Psychomotricité - La bataille juridique de six étudiants ou diplômés en psychomotricité a débuté

La bataille juridique de six étudiants ou diplômés en psychomotricité a débuté mardi matin, à Liège. Ceux-ci, soutenus notamment par la Fédération des étudiants francophones (Fef), ont intenté une action en référé à l'encontre de l'État belge, pour son refus de reconnaître la profession comme paramédicale mais aussi à l'encontre de la Communauté française (Fédération Wallonie-Bruxelles) pour avoir, depuis septembre 2012, autorisé la création d'un baccalauréat en psychomotricité sans être certain que le métier serait reconnu. Leur but est d'obtenir le droit de poser des actes thérapeutiques, ce qui leur est interdit actuellement, sous peine de poursuites pénales.

En octobre 2016, la ministre fédérale de la Santé publique, Maggie De Block, indique au ministre francophone de l'Enseignement supérieur, Jean-Claude Marcourt, qu'elle ne reconnaîtra pas la psychomotricité comme une profession paramédicale. Elle se base, pour ce faire, sur un avis rendu en juin 2016 par le Conseil fédéral des professions paramédicales (CNPP). Celui-ci estime que d'autres professions reconnues (logopède, ergothérapeute, kinésithérapeute ou orthoptiste) recouvrent le métier de psychomotricien.

Dès lors, un psychomotricien ne peut plus poser d'actes qui "relèvent de l'art de guérir", ce qui le contraint à exercer presque exclusivement en milieu scolaire. Selon les six requérants, cette décision a créé un préjudice "dramatique", qui les empêche d'avoir accès au marché de l'emploi, les actes thérapeutiques étant foncièrement liés à l'exercice de leur profession. L'État belge et la Communauté française estiment eux que nombre de débouchés existent toujours, sans avoir besoin de poser de tels actes.

Concrètement, les six (futurs) psychomotriciens, représentés par trois avocats, ont reproché mardi à l'État belge, lors des plaidoiries devant le président du tribunal de première instance de Liège, un manque d'appréciation de la réalité de leur métier et qu'il ne se soit pas fondé sur l'ensemble des données disponibles. Ils soulignent qu'un rapport établi par le SPF Santé publique en 2013 n'a pas été pris en compte par le CNPP lors de l'émission de son avis. Or, il concluait qu'un besoin de psychomotriciens existait pour que les patients bénéficient de soins de qualité. Il recommandait de reconnaître la profession com me paramédicale.

Ils réfutent que d'autres professions recouvriraient le métier de psychomotricien. Selon eux, la force de la psychomotricité est sa multidisciplinarité, ce qui explique que certains de ses aspects se retrouvent dans l'exercice de la logopédie ou de la kinésithérapie.

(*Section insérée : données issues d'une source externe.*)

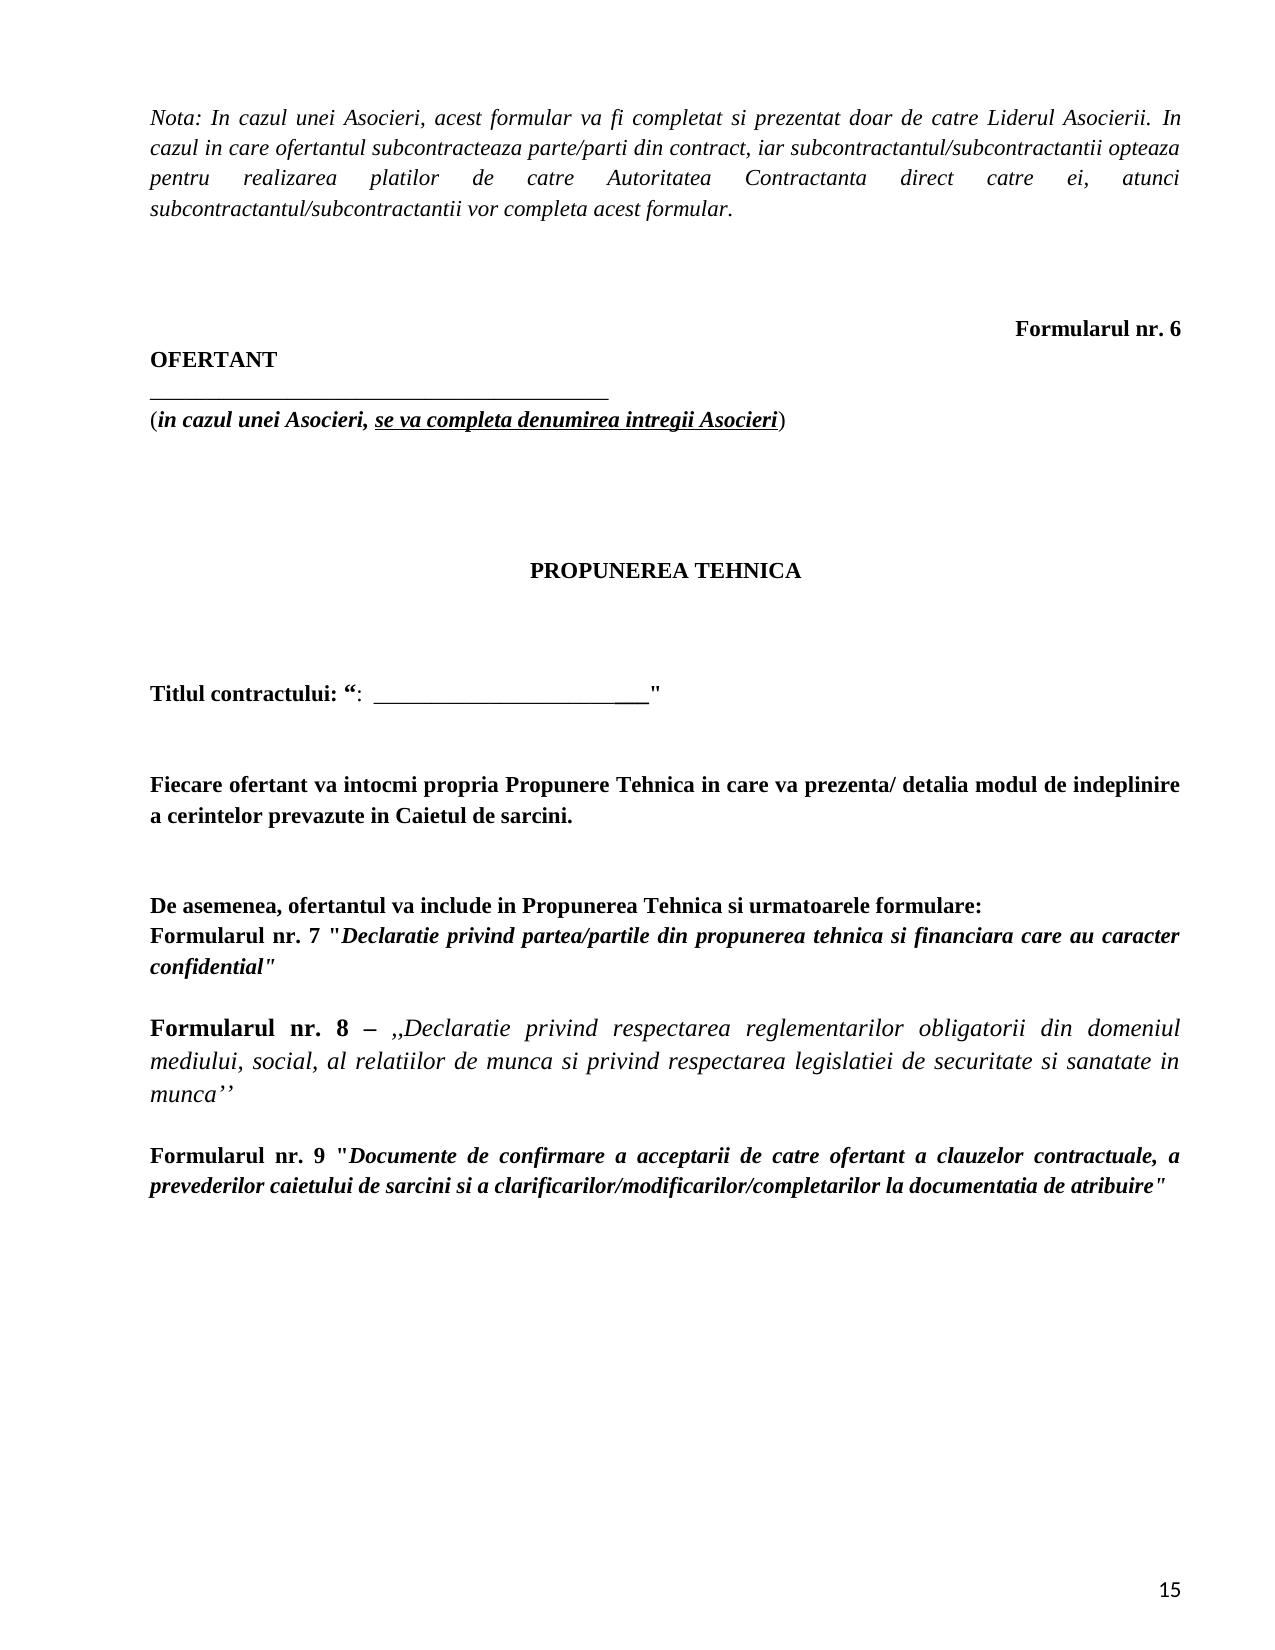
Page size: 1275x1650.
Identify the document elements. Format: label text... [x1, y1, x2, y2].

text OFERTANT [150, 346, 1181, 372]
text Formularul nr. 7 "Declaratie privind partea/partile din propunerea tehnica si financiara care au caracter confidential" [150, 922, 1181, 979]
text Titlul contractului: “: ________________________" [150, 678, 1181, 707]
text (in cazul unei Asocieri, se va completa denumirea intregii Asocieri) [150, 406, 1181, 432]
text Formularul nr. 8 – ,,Declaratie privind respectarea reglementarilor obligatorii din domeniul mediului, social, al relatiilor de munca si privind respectarea legislatiei de securitate si sanatate in munca’’ [150, 1013, 1181, 1108]
text Nota: In cazul unei Asocieri, acest formular va fi completat si prezentat doar de catre Liderul Asocierii. In cazul in care ofertantul subcontracteaza parte/parti din contract, iar subcontractantul/subcontractantii opteaza pentru realizarea platilor de catre Autoritatea Contractanta direct catre ei, atunci subcontractantul/subcontractantii vor completa acest formular. [150, 104, 1181, 221]
text Formularul nr. 6 [150, 316, 1181, 342]
text Fiecare ofertant va intocmi propria Propunere Tehnica in care va prezenta/ detalia modul de indeplinire a cerintelor prevazute in Caietul de sarcini. [150, 771, 1181, 828]
text PROPUNEREA TEHNICA [150, 557, 1181, 583]
text Formularul nr. 9 "Documente de confirmare a acceptarii de catre ofertant a clauzelor contractuale, a prevederilor caietului de sarcini si a clarificarilor/modificarilor/completarilor la documentatia de atribuire" [150, 1142, 1181, 1199]
text De asemenea, ofertantul va include in Propunerea Tehnica si urmatoarele formulare: [150, 892, 1181, 919]
text ________________________________________ [150, 376, 1181, 402]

Ils reprochent également à l'État belge et à la Communauté française d'avoir violé le principe de sécurité juridique et de confiance légitime. En d'autres mots, tous deux auraient créé une espérance chez les étudiants qui pouvaient "raisonnablement" penser que leur future profession serait reconnue. Ils pointent du doigt un manque d'information, contesté par l'État belge et la Communauté française.

Ils déplorent enfin un défaut de coopération entre les deux niveaux de pouvoir. La Communauté française et le fédéral auraient dû se concerter afin que la première ne crée pas une formation sans détenir la certitude que la profession serait ensuite reconnue, ont-ils plaidé.

Les avocats des six étudiants ou diplômés ont formulé trois requêtes. La première est que le président du tribunal de première instance de Liège enjoigne la Communauté française de continuer à organiser le cursus de psychomotricité, jusqu'à ce que les deux étudiants en cours de cursus qu'ils représentent aient obtenu leur diplôme.

Les deux autres sont plus techniques. Les avocats des requérants demandent tout d'abord que le président pose une question préjudicielle à la Cour constitutionnelle à propos de la légalité de la loi qui règlemente les professions paramédicales. Celle-ci ne prévoit pas qu'un acte administratif soit émis en cas de refus de reconnaissance, ce qui empêche tout recours en suspension devant le Conseil d'État, argumentent-ils. Par ailleurs, aucune motivation formelle n'est dès lors obligatoire. Tout cela porterait atteinte à l'effectivité de recours et au droit d'accès au juge.

En l'attente d'une décision sur le fond, ils demandent au président d'autoriser les psychomotriciens à poser des actes thérapeutiques sans risque de poursuite pénale. Tant l'État belge que la Communauté française contestent cette demande qui contreviendrait, selon eux, à la séparation des pouvoirs.

Au terme de trois heures de plaidoiries, une durée exceptionnelle pour une procédure en référé, le président du tribunal de première instance de Liège a indiqué qu'il rendrait sa décision dans le courant de la semaine prochaine.